No mês seguinte, o governo instalou os primeiros 65 pontos de acesso, grande parte deles em Havana. Esses hotspots possibilitaram que os cidadãos tivessem acesso a recursos de videoconferência para conversar com parentes em outros países. Só que a tecnologia, também os coloca o povo da ilha em contato com empregadores em potencial.
“Os trabalhadores em Cuba são early adopters e o acesso à banda larga permitirá que recebam ofertas regulares de emprego”, diz Luis Mazorra, fundador do CiberCuba e atualmente vivendo na Espanha. “Esperamos que até o começo de 2017, teremos conexão rápida por todo o país. Planejamos abrir escritórios por todo país assim que isso for permitido”, projeta.
Em março, a Verizon Communications assinou um contrato para interconexão direta com a Etecsa, provedor de Telecom do governo cubano e detentora do monopólio no país. O Google anunciou, durante a visita do presidente Obama, que está nos primeiros estágios para fornecer internet de alta velocidade no país.
Além deles, a Sprint assinou um acordo de roaming de dados, em novembro, com um provedor de serviços de Cuba. Na mesma época, a chinesa Huawei estabeleceu uma parceria com a Etecsa para venda de smartphones.
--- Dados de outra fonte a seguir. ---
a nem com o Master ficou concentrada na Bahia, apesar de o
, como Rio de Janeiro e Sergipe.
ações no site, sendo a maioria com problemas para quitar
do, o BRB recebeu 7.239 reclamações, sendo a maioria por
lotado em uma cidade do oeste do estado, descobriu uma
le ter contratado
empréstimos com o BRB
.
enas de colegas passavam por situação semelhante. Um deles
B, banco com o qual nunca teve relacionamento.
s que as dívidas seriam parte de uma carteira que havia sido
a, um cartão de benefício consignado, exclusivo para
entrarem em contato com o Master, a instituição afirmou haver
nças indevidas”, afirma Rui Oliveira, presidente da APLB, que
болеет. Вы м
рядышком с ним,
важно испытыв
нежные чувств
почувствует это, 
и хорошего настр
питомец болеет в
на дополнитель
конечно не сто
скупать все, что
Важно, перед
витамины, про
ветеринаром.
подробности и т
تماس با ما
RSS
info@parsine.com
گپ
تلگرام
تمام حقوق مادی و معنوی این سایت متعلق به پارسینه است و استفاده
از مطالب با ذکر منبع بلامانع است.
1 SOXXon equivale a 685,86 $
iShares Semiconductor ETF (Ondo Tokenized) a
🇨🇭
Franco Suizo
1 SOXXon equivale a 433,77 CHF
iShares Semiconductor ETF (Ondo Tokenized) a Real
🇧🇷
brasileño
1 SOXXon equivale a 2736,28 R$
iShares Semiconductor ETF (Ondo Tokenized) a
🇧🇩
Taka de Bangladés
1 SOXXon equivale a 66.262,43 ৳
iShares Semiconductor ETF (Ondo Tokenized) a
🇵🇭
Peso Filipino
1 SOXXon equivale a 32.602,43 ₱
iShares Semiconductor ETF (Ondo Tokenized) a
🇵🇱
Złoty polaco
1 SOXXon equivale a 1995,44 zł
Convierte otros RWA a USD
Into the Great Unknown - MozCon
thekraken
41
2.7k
A medida que Cuba avança, mais companhias dos Estados Unidos, viram seus olhos para a nação do Caribe. A Stripe Atlas revelou, também em meados de março, que entrará no país com uma oferta de "business-in-a-box", serviços que permitem que empreendedores incorporem, abram e recebam pagamentos em contas de bancos norte-americanos.
Os avanços recentes fazem Mazorra acreditar que o setor de tecnologia de Cuba está pronto para ingressar na economia global. Os Millenials, diz, aguardam ansiosos pela internet não apenas para saciar sua curiosidade como para melhorar sua qualidade de vida e expandir suas carreiras profissionais.
“Com milhares de cientistas da computação graduados e mais uma centena se formando todos os meses, além de um ecossistema criativo de designers e produtores de conteúdo, projetamos que atividades como freelancer passarão por um boom em Cuba”, anima-se o fundador da CiberCuba.